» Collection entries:
------
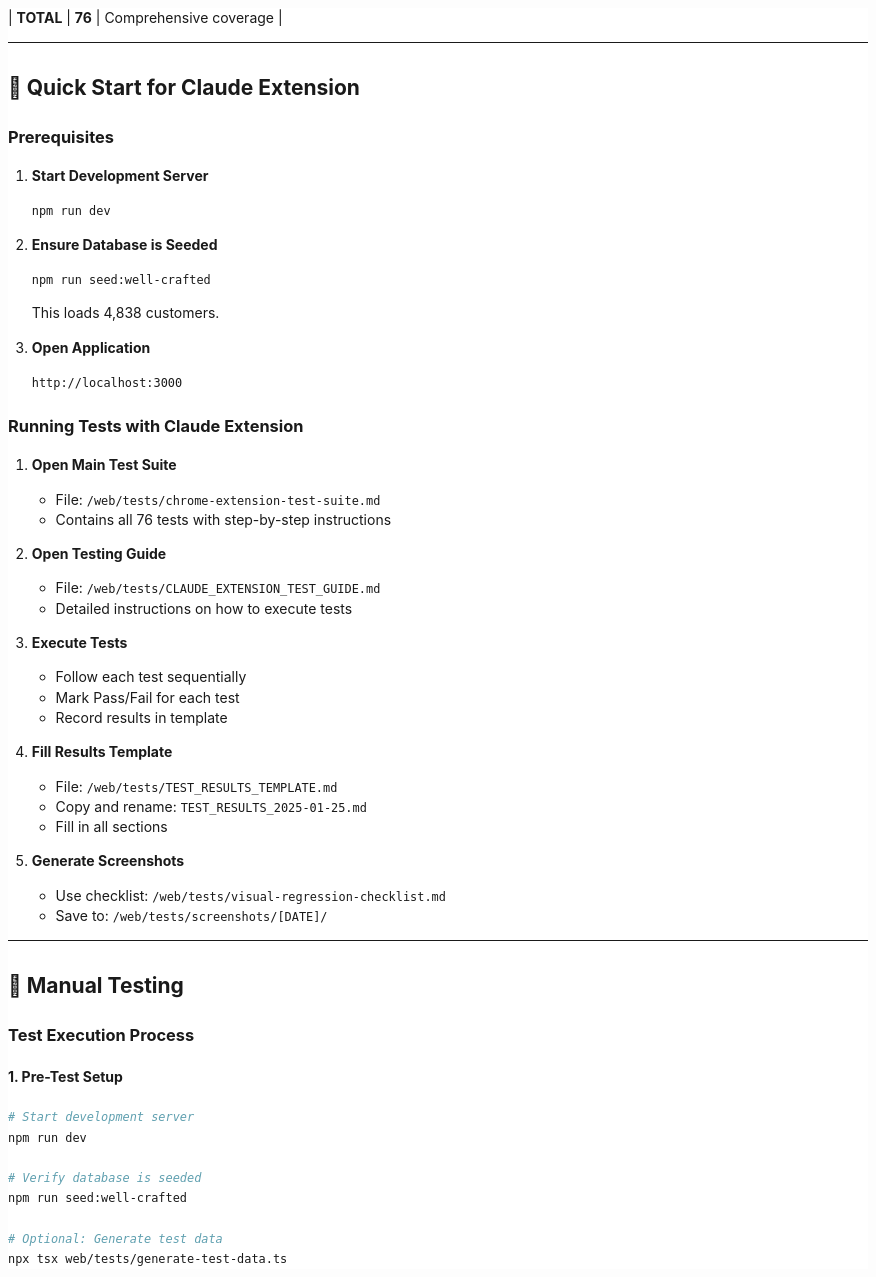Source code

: | **TOTAL** | **76** | Comprehensive coverage |

---

## 🚀 Quick Start for Claude Extension

### Prerequisites
1. **Start Development Server**
   ```bash
   npm run dev
   ```

2. **Ensure Database is Seeded**
   ```bash
   npm run seed:well-crafted
   ```
   This loads 4,838 customers.

3. **Open Application**
   ```
   http://localhost:3000
   ```

### Running Tests with Claude Extension

1. **Open Main Test Suite**
   - File: `/web/tests/chrome-extension-test-suite.md`
   - Contains all 76 tests with step-by-step instructions

2. **Open Testing Guide**
   - File: `/web/tests/CLAUDE_EXTENSION_TEST_GUIDE.md`
   - Detailed instructions on how to execute tests

3. **Execute Tests**
   - Follow each test sequentially
   - Mark Pass/Fail for each test
   - Record results in template

4. **Fill Results Template**
   - File: `/web/tests/TEST_RESULTS_TEMPLATE.md`
   - Copy and rename: `TEST_RESULTS_2025-01-25.md`
   - Fill in all sections

5. **Generate Screenshots**
   - Use checklist: `/web/tests/visual-regression-checklist.md`
   - Save to: `/web/tests/screenshots/[DATE]/`

---

## 🧪 Manual Testing

### Test Execution Process

#### 1. Pre-Test Setup
```bash
# Start development server
npm run dev

# Verify database is seeded
npm run seed:well-crafted

# Optional: Generate test data
npx tsx web/tests/generate-test-data.ts
```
------
» Work task: Your answer must be the lines from the one containing "### Running Tests with Claude Extension" through the last line of the entries, copied exactly, with no other lines.

» Exercise answer:
### Running Tests with Claude Extension

1. **Open Main Test Suite**
   - File: `/web/tests/chrome-extension-test-suite.md`
   - Contains all 76 tests with step-by-step instructions

2. **Open Testing Guide**
   - File: `/web/tests/CLAUDE_EXTENSION_TEST_GUIDE.md`
   - Detailed instructions on how to execute tests

3. **Execute Tests**
   - Follow each test sequentially
   - Mark Pass/Fail for each test
   - Record results in template

4. **Fill Results Template**
   - File: `/web/tests/TEST_RESULTS_TEMPLATE.md`
   - Copy and rename: `TEST_RESULTS_2025-01-25.md`
   - Fill in all sections

5. **Generate Screenshots**
   - Use checklist: `/web/tests/visual-regression-checklist.md`
   - Save to: `/web/tests/screenshots/[DATE]/`

---

## 🧪 Manual Testing

### Test Execution Process

#### 1. Pre-Test Setup
```bash
# Start development server
npm run dev

# Verify database is seeded
npm run seed:well-crafted

# Optional: Generate test data
npx tsx web/tests/generate-test-data.ts
```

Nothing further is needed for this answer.